What is expected =
From the first line of the records below through the line with "Or16Bit or1(result[15:0], a[15:0], b[15:0]);", output each line exactly; skip the pictures.

Material shown =

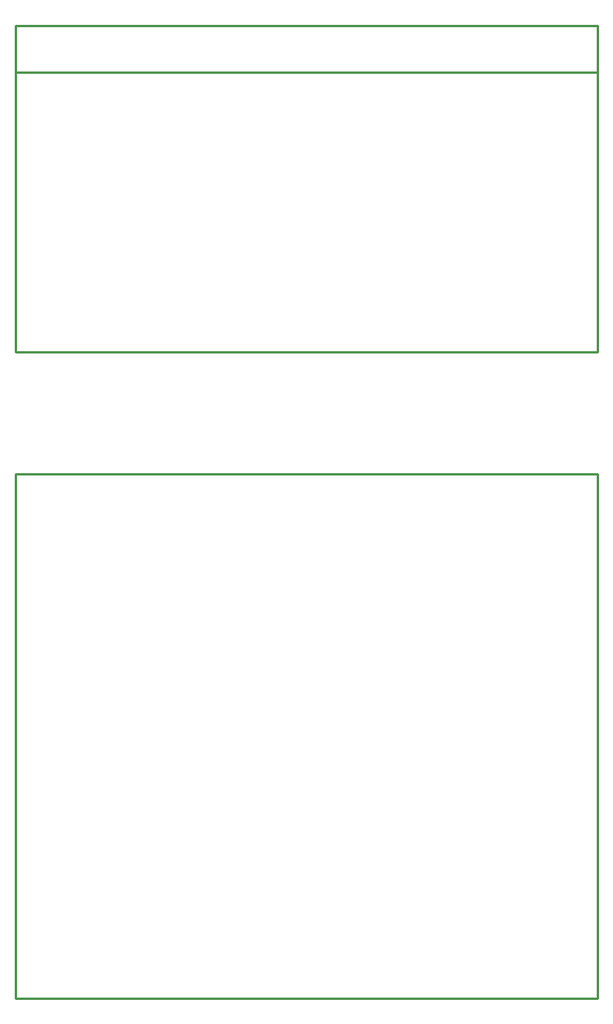
<source format=gko>
G04 start of page 2 for group 9 layer_idx 6 *
G04 Title: (unknown), global_outline *
G04 Creator: pcb-rnd 2.2.2 *
G04 CreationDate: 2020-09-15 22:02:55 UTC *
G04 For:  *
G04 Format: Gerber/RS-274X *
G04 PCB-Dimensions: 700000 500000 *
G04 PCB-Coordinate-Origin: lower left *
%MOIN*%
%FSLAX25Y25*%
%LNGLOBAL_BOUNDARY_UROUTE_9*%
%ADD21C,0.0100*%
G54D21*X22500Y480000D02*X272500D01*
X22500Y340000D02*Y480000D01*
Y460000D02*X272500D01*
Y480000D02*Y340000D01*
X22500D01*
Y287500D02*X272500D01*
X22500Y62500D02*Y287500D01*
X272500D02*Y62500D01*
X22500D02*X272500D01*
M02*

</source>
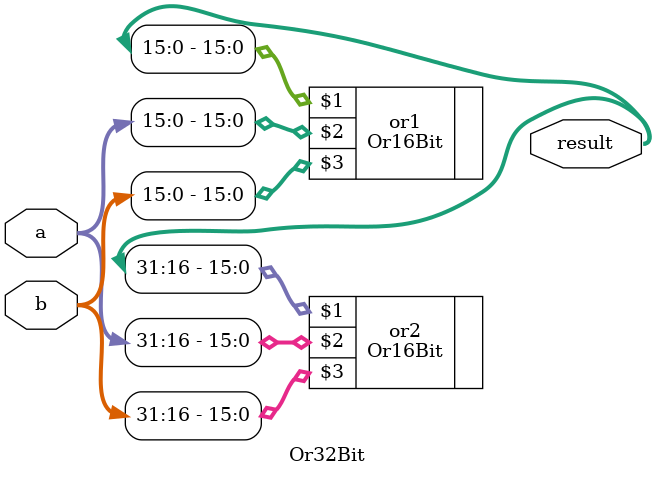
<source format=v>
module Or32Bit(output[32:0] result,
					input[32:0] a, 
					input[32:0] b);

	Or16Bit or1(result[15:0], a[15:0], b[15:0]);
	Or16Bit or2(result[31:16], a[31:16], b[31:16]);

endmodule 
</source>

Result =
<source format=gko>
G04 start of page 2 for group 9 layer_idx 6 *
G04 Title: (unknown), global_outline *
G04 Creator: pcb-rnd 2.2.2 *
G04 CreationDate: 2020-09-15 22:02:55 UTC *
G04 For:  *
G04 Format: Gerber/RS-274X *
G04 PCB-Dimensions: 700000 500000 *
G04 PCB-Coordinate-Origin: lower left *
%MOIN*%
%FSLAX25Y25*%
%LNGLOBAL_BOUNDARY_UROUTE_9*%
%ADD21C,0.0100*%
G54D21*X22500Y480000D02*X272500D01*
X22500Y340000D02*Y480000D01*
Y460000D02*X272500D01*
Y480000D02*Y340000D01*
X22500D01*
Y287500D02*X272500D01*
X22500Y62500D02*Y287500D01*
X272500D02*Y62500D01*
X22500D02*X272500D01*
M02*

</source>
<source format=v>
module Or32Bit(output[32:0] result,
					input[32:0] a, 
					input[32:0] b);

	Or16Bit or1(result[15:0], a[15:0], b[15:0]);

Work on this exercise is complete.